WHAT GOT YOU INTERESTED IN STUDYING MOUNTAIN GORILLAS?
During my university years (as an anthropology major) I spent my summers as a field assistant at Richard Leakey’s dig at Lake Turkana (then known as Lake Rudolph). I thought I might go on to become a paleontologist. Then, on a summer trip to Congo (then known as Zaire) with my mother and sister I met gorillas for the first….the eastern lowland gorillas of Kahuzi-Biega. Adrian Descriver was the Park warden then and had habituated one group. After the first charge by the silverback my fate was further defined and I knew I wanted to study wild gorillas. That was in 1972. So I wrote to Dian Fossey and asked her if I could come to Karisoke and do anything she needed me to do. She said yes and I went to Rwanda in 1973 three weeks after graduating from Stanford.
WHAT DID YOUR PARENTS THINK OF YOU GOING OFF TO AFRICA?
My parents could not have been happier with my decision to study wild gorillas. As you can see from the above, they were big influences on my choice of path.
WHAT WERE YOUR FIRST IMPRESSIONS OF DIAN FOSSEY WHEN YOU GOT TO RWANDA?
I had actually met Dian Fossey once before in California for a sort of interview after I wrote her asking for a position at her camp. She was genial but formal and serious, and not exactly encouraging about my coming to Karisoke (ironically, she thought “girls” were weak and not cut out for the work!). So I was delightedly surprised to receive her letter of acceptance.
When I got to Rwanda Dian was extremely warm, welcoming and encouraging. She was also a bit scary, exuding a determined, uncompromising, take-no-prisoners attitude towards poachers, cattle in the Park illegally (of which there were many at that time), and any ‘students’ who didn’t dedicate themselves 100% to the good of Karisoke. Basically, she appeared to fear nothing and was not going to take any shit from anyone. At the same time, she seemed like a very emotional person, almost too emotional. These first impressions in the field never really changed. The Dian I saw that first day was the person she was, although of course many layers were added as I grew to know her better.

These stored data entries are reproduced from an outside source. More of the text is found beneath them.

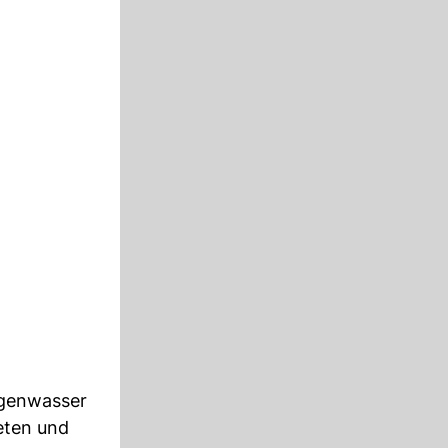
egenwasser
eten und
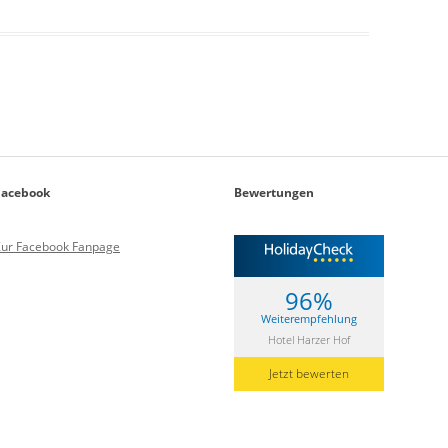
Facebook
Bewertungen
Zur Facebook Fanpage
96%
Weiterempfehlung
Hotel Harzer Hof
Jetzt bewerten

THIS YEAR (2021) MARKS THE 75TH ANNIVERSARY OF “IT’S A WONDERFUL LIFE”. WHAT IS THE ENDURING APPEAL OF THE FILM TO AN AMERICAN AUDIENCE-AN AMERICA THAT TODAY IS SO BITTERLY DIVIDED, LIKE LINCOLN’S AMERICA?
Over the years, I have come to appreciate the movie more and more. When Dad came back from the war, he wasn’t really sure what he would do. I think IAWL was the perfect vehicle. The war changed the movies. Gone were madcap comedies. IAWL was about sacrifice and helping others, about meaning in everyday life, about hope. People needed this after the war. I think this is why the movie became so beloved. George Bailey became everyone’s hero. In these hard, divided times in our country, I have been amazed at how the movie crosses the aisle, as they say in Congress. Rabid Republicans, die-hard Democrats, they all claim George Bailey as theirs. In some ways this enduring legacy gives me hope for our country because it suggests that in the end, we all want the same things...decency, honesty, community. It gives me hope that Trumpism is but a passing poison.
DID YOU KNOW THAT SIR PAUL McCARTNEY IS REPORTEDLY WRITING A PLAY BASED ON IT’S A WONDERFUL LIFE?
I have heard that Sir Paul is working on the music for a musical of It’s a Wonderful Life. If anyone can do it, he can. I think the story might lend itself to music, at least the right kind of music. Last year Sandy and I saw an opera version of IAWF. We were skeptical, but it was absolutely fantastic.....great singing and music, great acting, and amazingly loyal to the movie’s script and even the words. At the end the cast sang Auld Lang Syne to the audience and there was, as they say, not a dry eye in the house.